# Bad Day Fishing ...



## Rowdy Bandit (Mar 22, 2016)

Late start, but lines in by sunrise 60, shrimp on slip sinker no takers, 75 by noon just horrible


Sanibel Causeway


----------



## CHASINEYES (Jun 3, 2007)

Nice setting. My sister and her family have been down there for a few days. Better luck tomorrow.


----------



## Northernfisher (Jul 29, 2010)

UnknwnBanditRowdyTucoRojo said:


> Late start, but lines in by sunrise 60, shrimp on slip sinker no takers, 75 by noon just horrible
> 
> 
> Sanibel Causeway


It is time to get you feet wet chasing them. Just shuffle your feet for the rays.


----------



## SUPERCHILL CHAD (Jan 25, 2017)

SUPERCHILL CHAD will be down there next month!


----------



## Rowdy Bandit (Mar 22, 2016)

SUPERCHILL CHAD said:


> SUPERCHILL CHAD will be down there next month!


Good choice.

This







or this.


----------



## Rowdy Bandit (Mar 22, 2016)

Northernfisher said:


> It is time to get you feet wet chasing them.
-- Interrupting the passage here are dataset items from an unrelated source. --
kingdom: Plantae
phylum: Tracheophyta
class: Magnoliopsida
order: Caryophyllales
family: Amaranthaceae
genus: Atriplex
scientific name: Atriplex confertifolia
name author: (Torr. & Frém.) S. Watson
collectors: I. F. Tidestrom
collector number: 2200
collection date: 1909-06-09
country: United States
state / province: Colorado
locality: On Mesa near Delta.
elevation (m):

Just shuffle your feet for the rays.


Did that all morning, only in footwear you can get around in over beds full of oyster shells.

Also, had dolphins playing no more than 20 ft away at one point while out abt 25 yds from shore. Didn't chase them though.


----------



## Rowdy Bandit (Mar 22, 2016)

Tuesday, sunrise to noon shrimp on smaller slip sinkers.

Intercoastal waterway







No takers again. No one else was catching anything that morning either. I didn't care. Otherwise it would be called catching.


----------



## Northernfisher (Jul 29, 2010)

UnknwnBanditRowdyTucoRojo said:


> Tuesday, sunrise to noon shrimp on smaller slip sinkers.
> 
> Intercoastal waterway
> View attachment 249277​
> No takers again. No one else was catching anything that morning either. I didn't care. Otherwise it would be called catching.


I have friends that are down there and fished today. They both had an inshore slams and a flounder. ( snook, redfish, and sea trout). The kings are just getting there. (Hard to get them off the beach).


----------



## Rowdy Bandit (Mar 22, 2016)

Northernfisher said:


> I have friends that are down there and fished today. They both had an inshore slams and a flounder. ( snook, redfish, and sea trout). The kings are just getting there. (Hard to get them off the beach).


Nice. I was on Big Hickory Island.

Where were they fishing? What were they using?


----------



## Northernfisher (Jul 29, 2010)

UnknwnBanditRowdyTucoRojo said:


> Nice. I was on Big Hickory Island.
> 
> Where were they fishing? What were they using?


St. Joseph sound - live bait (Green back, threadfins, pin fish, or shrimp - I did not ask).

They were also fishing with my favorite fishing guide.

They put two snook in the box so you know they were nice and at least a couple for red in the 30 inch plus range. Man I wish I was with them!!

You can try the jetties for flounder.

If you are still there - get closer to those trees.


----------